By Felix Light
KORNIDZOR, Armenia (Reuters) - Nearly 50 people, mostly children, scrambled from the back of a large truck in this Armenian border village on Tuesday after two days on the road, part of a mass exodus of Armenians fleeing Azerbaijani forces in their native region of Nagorno-Karabakh.
"It rained all night, there was no shelter. The nice driver took some of the children into his cabin to give at least some of them shelter," said Maktar Talakyan, 54, who was travelling with her daughter Anna and her three grandchildren.
Anna's husband, a demobilised soldier who had fought for the now defeated separatist forces of the self-proclaimed Republic of Artsakh, remains in Karabakh, Talakyan said.
The 48 people and their driver were from the village of Aterk, some 170 km (105 miles) away in Karabakh, the region of Azerbaijan populated mainly by ethnic Armenians which Baku's forces retook last week in a lightning offensive that has prompted thousands to flee, provoking a major humanitarian crisis for Armenia.
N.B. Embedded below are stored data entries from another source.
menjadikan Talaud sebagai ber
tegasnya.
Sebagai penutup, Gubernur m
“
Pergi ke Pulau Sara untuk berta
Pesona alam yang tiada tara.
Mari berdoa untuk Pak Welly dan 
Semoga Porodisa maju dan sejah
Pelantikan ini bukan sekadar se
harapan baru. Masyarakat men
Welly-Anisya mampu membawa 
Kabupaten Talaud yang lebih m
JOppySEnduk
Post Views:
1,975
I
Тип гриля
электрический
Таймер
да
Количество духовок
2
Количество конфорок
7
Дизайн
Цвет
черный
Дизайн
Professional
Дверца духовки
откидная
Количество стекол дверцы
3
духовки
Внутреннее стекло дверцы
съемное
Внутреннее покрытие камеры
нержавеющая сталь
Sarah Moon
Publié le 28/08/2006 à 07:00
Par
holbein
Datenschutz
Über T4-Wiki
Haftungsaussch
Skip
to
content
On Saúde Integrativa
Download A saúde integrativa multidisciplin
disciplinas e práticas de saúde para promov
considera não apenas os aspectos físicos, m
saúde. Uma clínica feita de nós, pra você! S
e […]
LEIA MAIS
At least one of the children had Down's syndrome and others seemed to be have disabilities.
Like several other Armenians Reuters has spoken to in the past few days, Talakyan's family members have become refugees for the second time in just three years, having had to flee an earlier Azerbaijani offensive in 2020 when Baku also retook some territory in Karabakh.
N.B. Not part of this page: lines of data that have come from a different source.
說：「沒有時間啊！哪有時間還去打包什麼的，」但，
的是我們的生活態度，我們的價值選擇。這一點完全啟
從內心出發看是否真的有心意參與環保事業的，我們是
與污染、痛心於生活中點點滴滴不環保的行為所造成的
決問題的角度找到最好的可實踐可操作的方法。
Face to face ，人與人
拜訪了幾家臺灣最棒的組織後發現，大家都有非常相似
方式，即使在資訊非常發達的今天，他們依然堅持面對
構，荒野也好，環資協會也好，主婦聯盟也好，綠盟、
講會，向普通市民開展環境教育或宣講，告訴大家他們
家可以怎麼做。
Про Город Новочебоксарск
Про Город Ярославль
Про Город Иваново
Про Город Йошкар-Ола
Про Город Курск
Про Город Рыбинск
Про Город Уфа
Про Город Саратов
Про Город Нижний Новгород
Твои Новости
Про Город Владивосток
Talakyan said her group, which also included some women and about half a dozen elderly men, had begun their journey last week, travelling to the capital of Karabakh, known to Armenians as Stepanakert and to Azerbaijanis as Khankendi.
"There was no bombing, we just decided to get out," she said, as the villagers waited by the roadside near a reception centre run by the International Committee of the Red Cross.
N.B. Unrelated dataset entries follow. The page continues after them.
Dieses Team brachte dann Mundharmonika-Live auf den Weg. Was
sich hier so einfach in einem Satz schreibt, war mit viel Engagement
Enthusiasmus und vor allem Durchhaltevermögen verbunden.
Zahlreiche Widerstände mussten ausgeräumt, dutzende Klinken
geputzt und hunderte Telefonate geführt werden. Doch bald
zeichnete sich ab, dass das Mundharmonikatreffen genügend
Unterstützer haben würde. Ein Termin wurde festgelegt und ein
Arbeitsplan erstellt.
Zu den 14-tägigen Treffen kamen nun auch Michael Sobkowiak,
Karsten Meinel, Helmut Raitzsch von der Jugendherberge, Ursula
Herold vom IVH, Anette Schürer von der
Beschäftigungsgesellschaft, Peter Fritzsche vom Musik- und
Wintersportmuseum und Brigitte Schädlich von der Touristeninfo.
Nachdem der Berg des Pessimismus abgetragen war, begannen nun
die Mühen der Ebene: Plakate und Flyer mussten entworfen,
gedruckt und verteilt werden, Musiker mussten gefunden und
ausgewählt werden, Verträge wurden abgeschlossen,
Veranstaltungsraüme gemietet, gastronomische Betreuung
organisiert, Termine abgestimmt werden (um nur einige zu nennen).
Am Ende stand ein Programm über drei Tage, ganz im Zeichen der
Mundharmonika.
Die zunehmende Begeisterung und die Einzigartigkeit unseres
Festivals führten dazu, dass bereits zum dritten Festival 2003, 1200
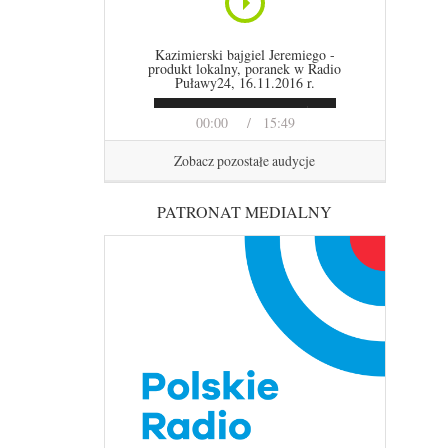
Kazimierski bajgiel Jeremiego -
produkt lokalny, poranek w Radio
Puławy24, 16.11.2016 r.
00:00
15:49
Zobacz pozostałe audycje
PATRONAT MEDIALNY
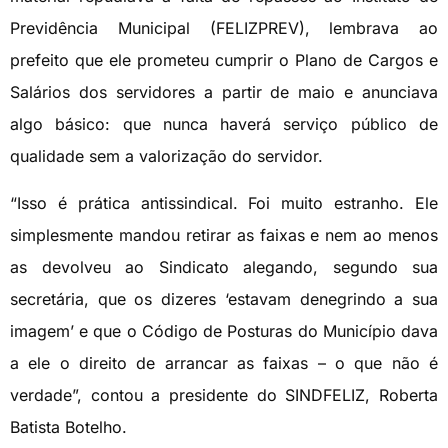
Previdência Municipal (FELIZPREV), lembrava ao
prefeito que ele prometeu cumprir o Plano de Cargos e
Salários dos servidores a partir de maio e anunciava
algo básico: que nunca haverá serviço público de
qualidade sem a valorização do servidor.
“Isso é prática antissindical. Foi muito estranho. Ele
simplesmente mandou retirar as faixas e nem ao menos
as devolveu ao Sindicato alegando, segundo sua
secretária, que os dizeres ‘estavam denegrindo a sua
imagem’ e que o Código de Posturas do Município dava
a ele o direito de arrancar as faixas – o que não é
verdade”, contou a presidente do SINDFELIZ, Roberta
Batista Botelho.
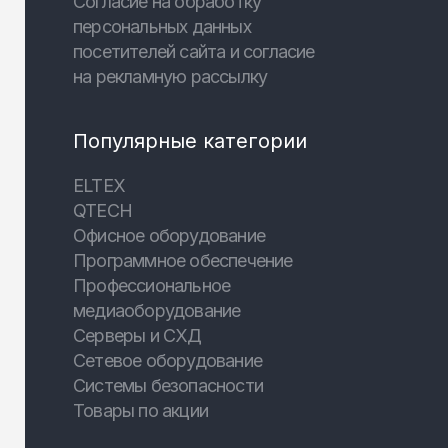
Согласие на обработку
персональных данных
посетителей сайта и согласие
на рекламную рассылку
Популярные категории
ELTEX
QTECH
Офисное оборудование
Программное обеспечение
Профессиональное
медиаоборудование
Серверы и СХД
Сетевое оборудование
Системы безопасности
Товары по акции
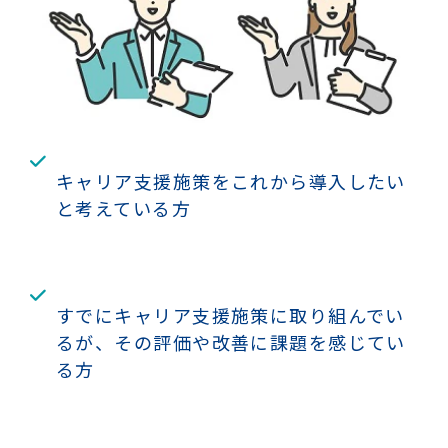
キャリア支援施策をこれから導入したい
と考えている方
すでにキャリア支援施策に取り組んでい
るが、その評価や改善に課題を感じてい
る方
They lived in a hotel basement for a week, as fighting raged between Azerbaijani and separatist Karabakh forces, but were able to leave Stepanakert two days ago, when the Lachin corridor linking their region to Armenia reopened.
Theirs was one of many such large trucks rolling into Kornidzor all through Tuesday.
Talakyan said Azerbaijanis had taunted them as they fled, saying 'you couldn't save Artsakh, you're alone, helpless'. Reuters could not independently verify her account.